(What the task requires) Put the lines of the material, from the line with "ble on Apple" up to and including the line with "company. You can", into a Markdown table with the columns Row and Text, giving each line a row number and skipping blank lines. Leave the pictures out.

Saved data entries

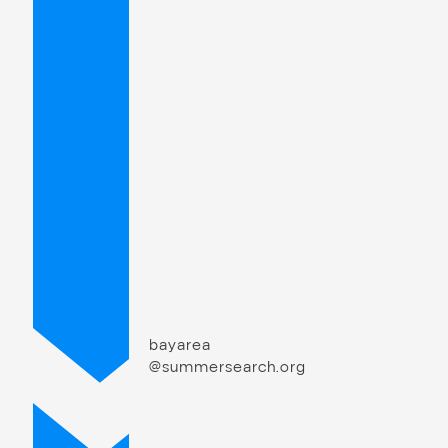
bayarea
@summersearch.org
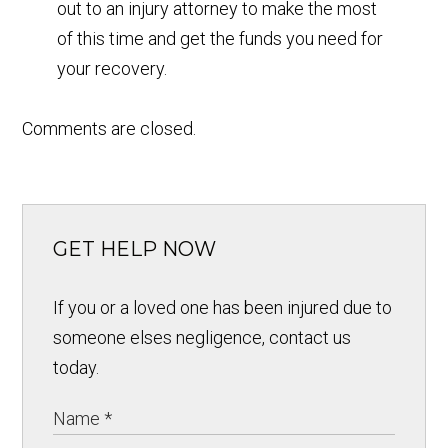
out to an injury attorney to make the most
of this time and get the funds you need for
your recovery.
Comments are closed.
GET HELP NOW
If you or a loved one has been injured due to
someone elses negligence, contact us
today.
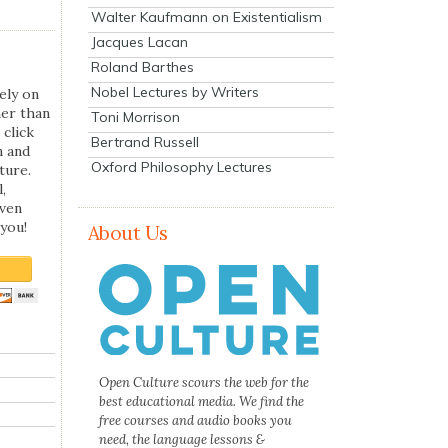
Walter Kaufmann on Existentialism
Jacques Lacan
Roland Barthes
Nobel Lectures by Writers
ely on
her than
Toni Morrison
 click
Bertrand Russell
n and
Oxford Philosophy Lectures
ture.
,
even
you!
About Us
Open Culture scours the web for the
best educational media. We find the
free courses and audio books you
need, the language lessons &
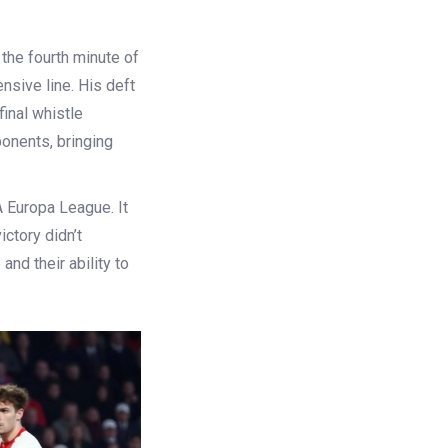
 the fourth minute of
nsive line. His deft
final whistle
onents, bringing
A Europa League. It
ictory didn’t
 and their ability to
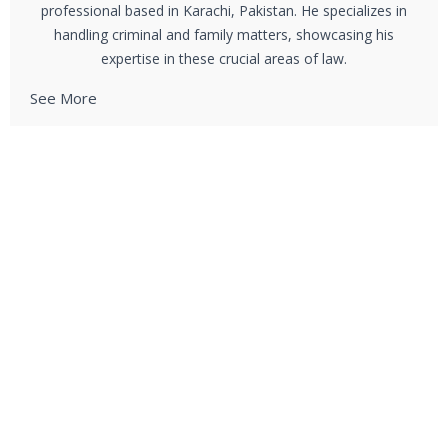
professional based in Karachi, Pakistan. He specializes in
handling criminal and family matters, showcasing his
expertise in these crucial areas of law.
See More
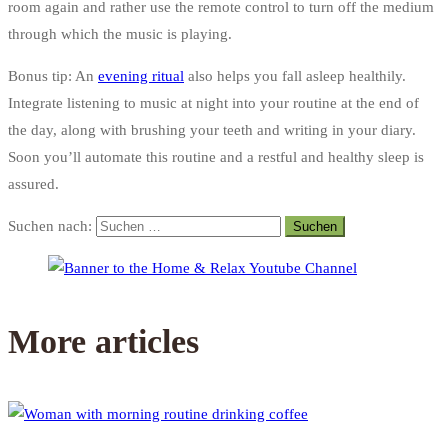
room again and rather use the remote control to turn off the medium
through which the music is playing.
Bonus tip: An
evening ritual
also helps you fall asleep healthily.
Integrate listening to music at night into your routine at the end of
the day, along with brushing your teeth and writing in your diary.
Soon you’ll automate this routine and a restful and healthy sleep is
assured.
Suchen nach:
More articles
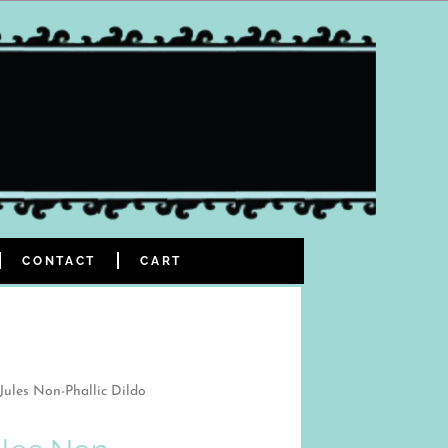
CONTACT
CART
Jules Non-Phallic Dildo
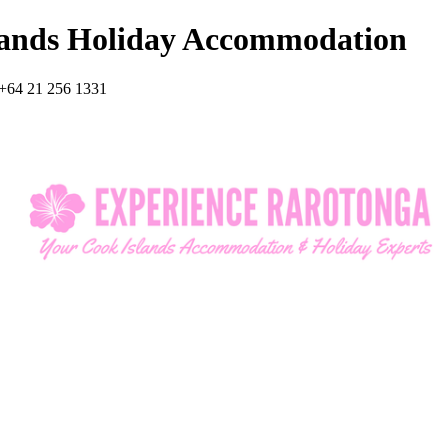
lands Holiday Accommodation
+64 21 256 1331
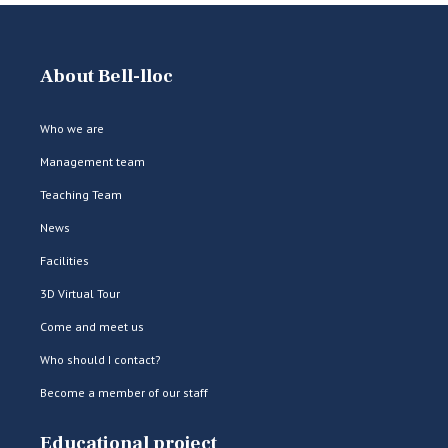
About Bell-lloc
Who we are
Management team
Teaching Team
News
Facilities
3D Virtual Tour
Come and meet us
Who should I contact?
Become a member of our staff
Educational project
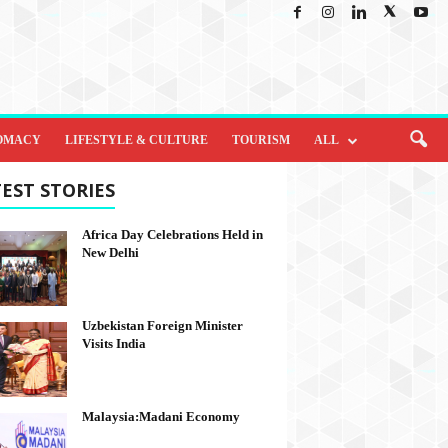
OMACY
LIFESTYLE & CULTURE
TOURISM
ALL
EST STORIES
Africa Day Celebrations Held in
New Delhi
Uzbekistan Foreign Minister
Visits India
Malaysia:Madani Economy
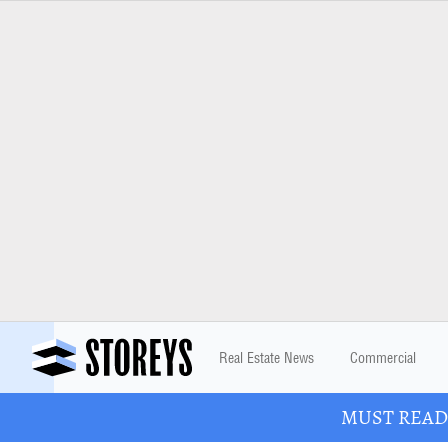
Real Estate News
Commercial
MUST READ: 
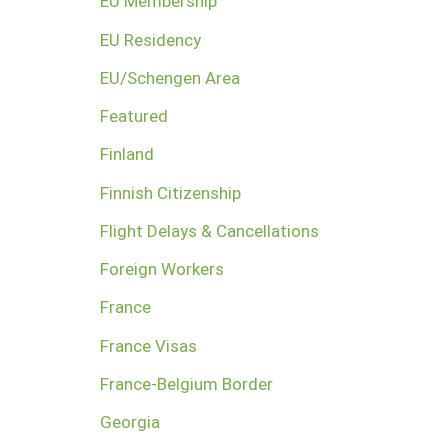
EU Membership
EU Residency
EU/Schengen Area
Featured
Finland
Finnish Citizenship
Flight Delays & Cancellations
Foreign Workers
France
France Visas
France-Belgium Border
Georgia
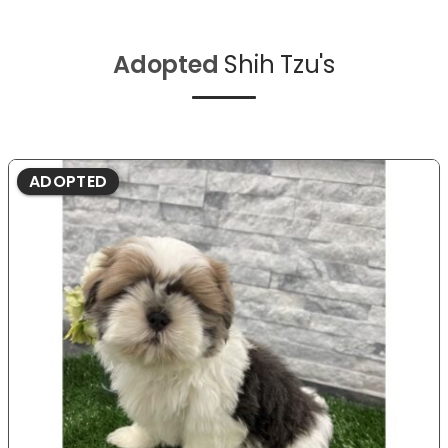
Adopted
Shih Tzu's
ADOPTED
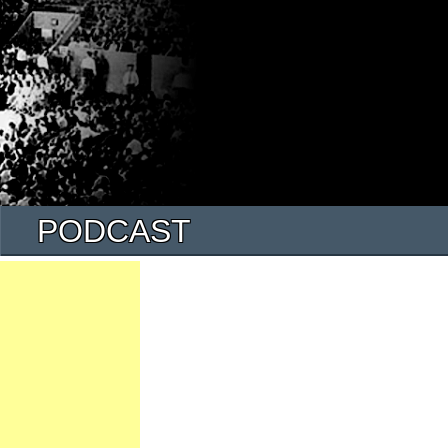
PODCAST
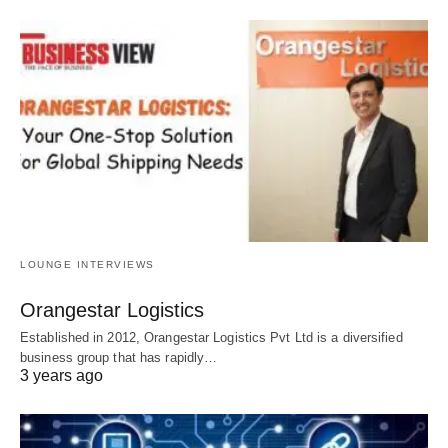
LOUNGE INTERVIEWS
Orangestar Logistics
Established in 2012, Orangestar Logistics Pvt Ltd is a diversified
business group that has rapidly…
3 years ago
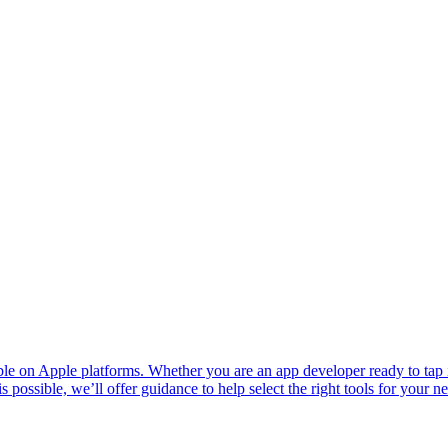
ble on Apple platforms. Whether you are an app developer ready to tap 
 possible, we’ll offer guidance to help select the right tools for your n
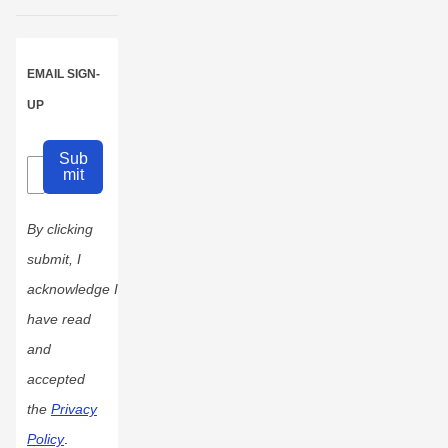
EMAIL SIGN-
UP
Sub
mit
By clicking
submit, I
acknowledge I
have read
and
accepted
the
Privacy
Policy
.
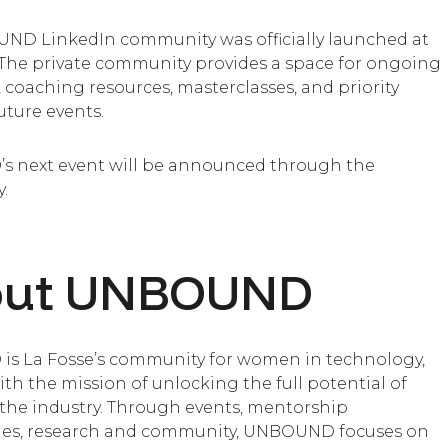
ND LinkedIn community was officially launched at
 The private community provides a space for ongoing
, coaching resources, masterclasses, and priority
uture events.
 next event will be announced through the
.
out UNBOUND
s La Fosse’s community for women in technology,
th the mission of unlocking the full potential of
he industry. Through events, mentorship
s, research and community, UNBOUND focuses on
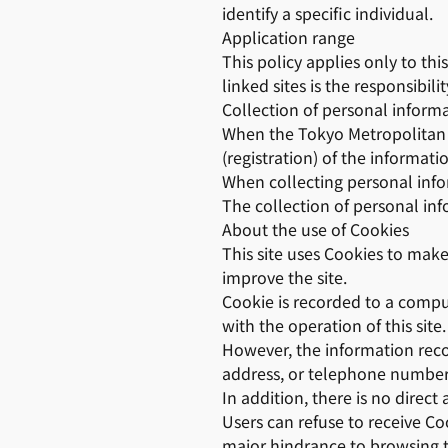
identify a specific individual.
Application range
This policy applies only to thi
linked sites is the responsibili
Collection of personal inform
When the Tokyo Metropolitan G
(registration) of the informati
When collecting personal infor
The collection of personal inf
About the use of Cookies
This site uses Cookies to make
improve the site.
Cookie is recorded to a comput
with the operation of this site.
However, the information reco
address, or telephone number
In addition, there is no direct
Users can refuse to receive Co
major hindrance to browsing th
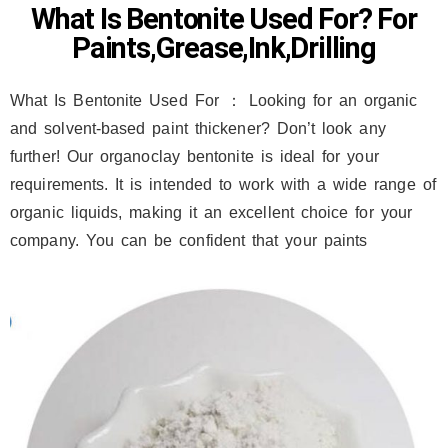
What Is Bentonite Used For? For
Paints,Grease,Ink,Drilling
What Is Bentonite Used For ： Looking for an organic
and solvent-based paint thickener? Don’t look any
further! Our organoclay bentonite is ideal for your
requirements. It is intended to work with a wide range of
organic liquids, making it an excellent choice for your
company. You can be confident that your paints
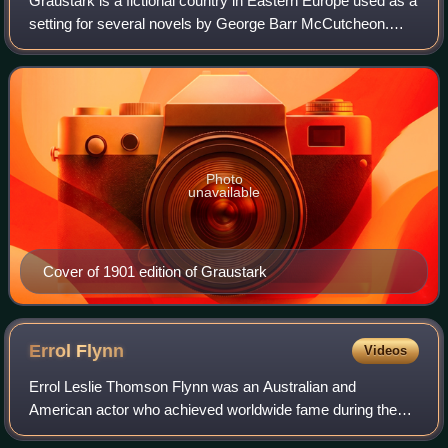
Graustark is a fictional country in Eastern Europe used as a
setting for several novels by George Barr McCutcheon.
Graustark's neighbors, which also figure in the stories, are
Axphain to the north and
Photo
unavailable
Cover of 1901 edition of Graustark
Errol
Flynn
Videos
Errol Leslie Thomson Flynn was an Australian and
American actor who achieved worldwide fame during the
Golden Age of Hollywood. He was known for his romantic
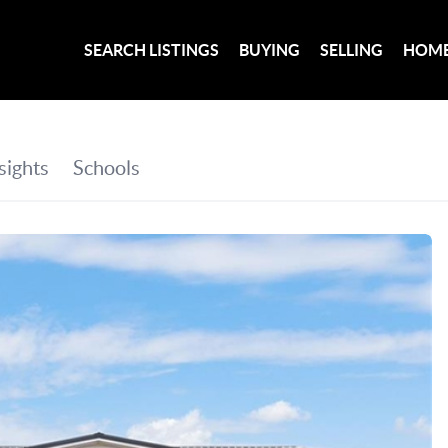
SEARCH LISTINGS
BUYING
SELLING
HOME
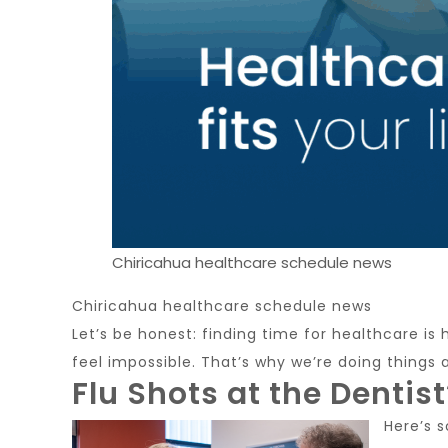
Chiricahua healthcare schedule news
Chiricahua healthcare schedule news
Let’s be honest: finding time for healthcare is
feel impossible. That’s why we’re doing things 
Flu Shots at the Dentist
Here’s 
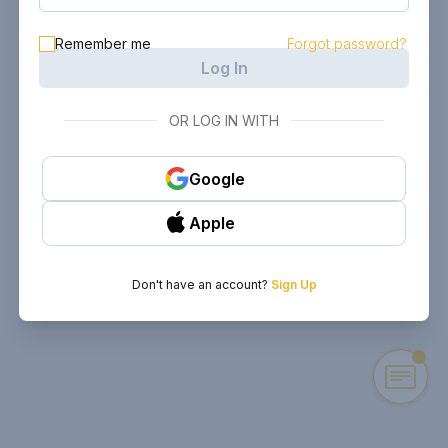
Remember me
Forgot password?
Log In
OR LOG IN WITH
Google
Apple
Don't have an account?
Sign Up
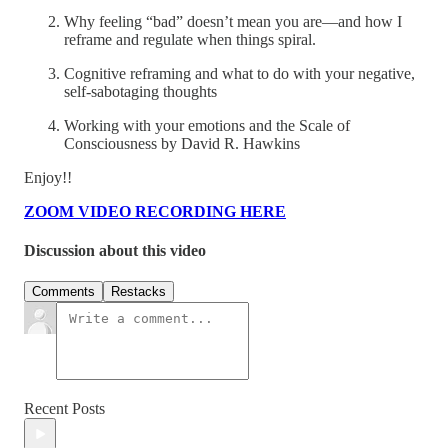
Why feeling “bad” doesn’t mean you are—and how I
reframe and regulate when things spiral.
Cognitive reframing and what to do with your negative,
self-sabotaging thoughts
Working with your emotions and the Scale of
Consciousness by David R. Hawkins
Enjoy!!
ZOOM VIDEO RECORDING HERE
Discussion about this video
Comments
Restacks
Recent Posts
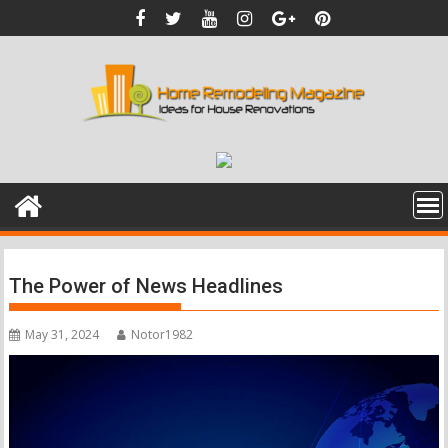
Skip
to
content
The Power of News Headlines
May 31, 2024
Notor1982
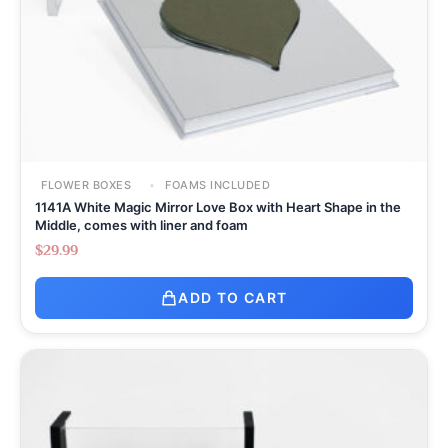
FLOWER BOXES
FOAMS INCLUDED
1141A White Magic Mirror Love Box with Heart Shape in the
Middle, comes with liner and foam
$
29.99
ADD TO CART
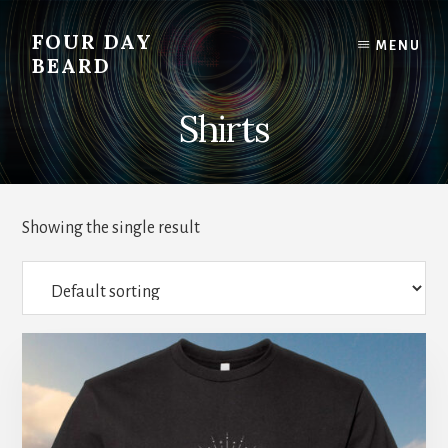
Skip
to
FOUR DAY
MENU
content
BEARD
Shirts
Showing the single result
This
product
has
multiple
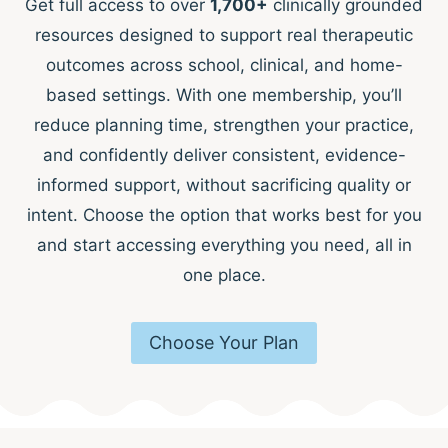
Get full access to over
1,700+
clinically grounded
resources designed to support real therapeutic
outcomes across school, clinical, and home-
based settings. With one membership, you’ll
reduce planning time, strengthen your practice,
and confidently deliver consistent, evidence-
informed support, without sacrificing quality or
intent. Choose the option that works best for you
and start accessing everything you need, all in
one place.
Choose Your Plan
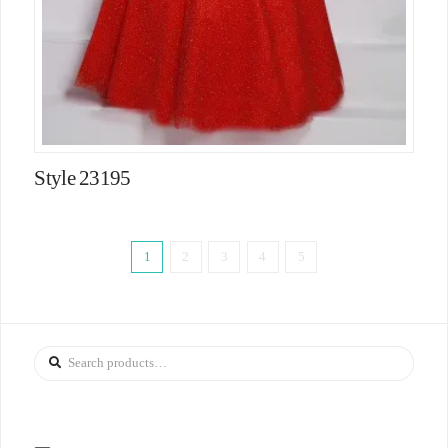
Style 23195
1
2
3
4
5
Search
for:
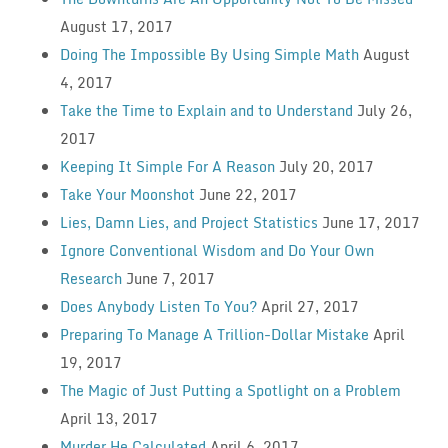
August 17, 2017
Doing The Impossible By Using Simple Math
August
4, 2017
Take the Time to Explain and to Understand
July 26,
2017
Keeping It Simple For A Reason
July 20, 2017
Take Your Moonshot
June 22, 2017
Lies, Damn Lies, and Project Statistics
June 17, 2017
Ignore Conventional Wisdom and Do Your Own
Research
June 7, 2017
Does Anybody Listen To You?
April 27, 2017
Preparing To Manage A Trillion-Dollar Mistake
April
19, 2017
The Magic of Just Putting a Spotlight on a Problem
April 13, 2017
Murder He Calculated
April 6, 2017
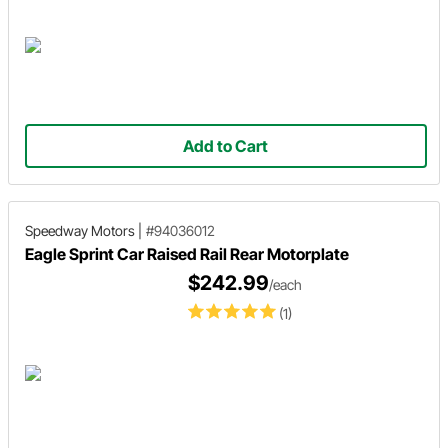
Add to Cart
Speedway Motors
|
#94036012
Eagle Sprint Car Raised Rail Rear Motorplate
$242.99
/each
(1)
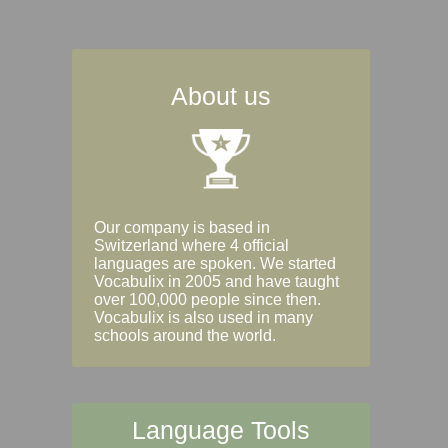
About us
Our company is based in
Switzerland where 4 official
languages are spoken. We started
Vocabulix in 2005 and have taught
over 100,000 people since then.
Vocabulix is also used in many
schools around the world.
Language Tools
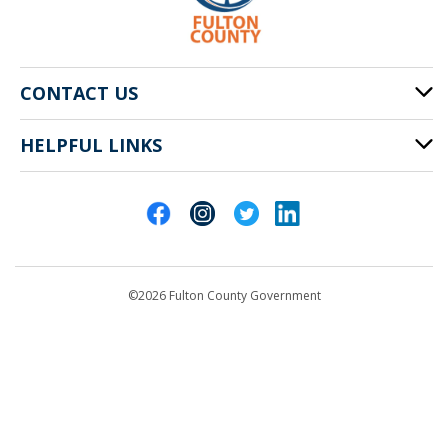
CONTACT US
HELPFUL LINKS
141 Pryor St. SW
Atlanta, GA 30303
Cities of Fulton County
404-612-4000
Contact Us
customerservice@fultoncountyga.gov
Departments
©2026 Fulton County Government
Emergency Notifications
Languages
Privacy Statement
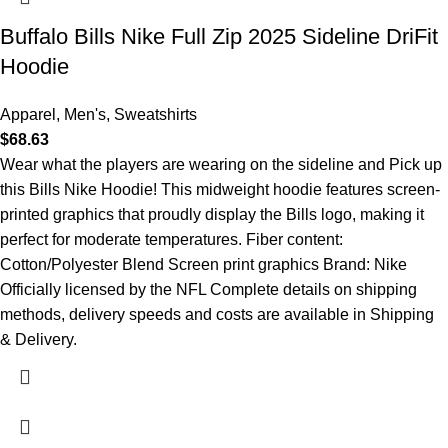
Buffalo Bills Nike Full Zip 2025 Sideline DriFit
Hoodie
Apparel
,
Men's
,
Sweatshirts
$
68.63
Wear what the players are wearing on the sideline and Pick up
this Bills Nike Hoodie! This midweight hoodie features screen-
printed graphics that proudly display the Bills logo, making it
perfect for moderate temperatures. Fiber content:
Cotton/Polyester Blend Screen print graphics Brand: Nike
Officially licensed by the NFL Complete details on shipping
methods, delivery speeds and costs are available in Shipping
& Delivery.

(Completed exercise)
| Row | Text |
|---|---|
| 1 | ble on Apple platforms. Whether you are an app developer ready to tap  |
| 2 |  possible, we’ll offer guidance to help select the right tools for your n |
| 3 | EMAIL SIGN- |
| 4 | UP |
| 5 | Sub |
| 6 | mit |
| 7 | By clicking |
| 8 | submit, I |
| 9 | acknowledge I |
| 10 | have read |
| 11 | and |
| 12 | accepted |
| 13 | the |
| 14 | Privacy |
| 15 | Policy |
| 16 | . |
| 17 | ND LinkedIn community was officially launched at |
| 18 |  The private community provides a space for ongoing |
| 19 | , coaching resources, masterclasses, and priority |
| 20 | uture events. |
| 21 |  next event will be announced through the |
| 22 | . |
| 23 | out UNBOUND |
| 24 | s La Fosse’s community for women in technology, |
| 25 | th the mission of unlocking the full potential of |
| 26 | he industry. Through events, mentorship |
| 27 | s, research and community, UNBOUND focuses on |
| 28 | identify a specific individual. |
| 29 | Application range |
| 30 | This policy applies only to thi |
| 31 | linked sites is the responsibili |
| 32 | Collection of personal inform |
| 33 | When the Tokyo Metropolitan G |
| 34 | (registration) of the informati |
| 35 | When collecting personal infor |
| 36 | The collection of personal inf |
| 37 | About the use of Cookies |
| 38 | This site uses Cookies to make |
| 39 | improve the site. |
| 40 | Cookie is recorded to a comput |
| 41 | with the operation of this site. |
| 42 | However, the information reco |
| 43 | address, or telephone number |
| 44 | In addition, there is no direct |
| 45 | Users can refuse to receive Co |
| 46 | major hindrance to browsing th |
| 47 | What Is Bentonite Used For? For |
| 48 | Paints,Grease,Ink,Drilling |
| 49 | What Is Bentonite Used For ： Looking for an organic |
| 50 | and solvent-based paint thickener? Don’t look any |
| 51 | further! Our organoclay bentonite is ideal for your |
| 52 | requirements. It is intended to work with a wide range of |
| 53 | organic liquids, making it an excellent choice for your |
| 54 | company. You can be confident that your paints |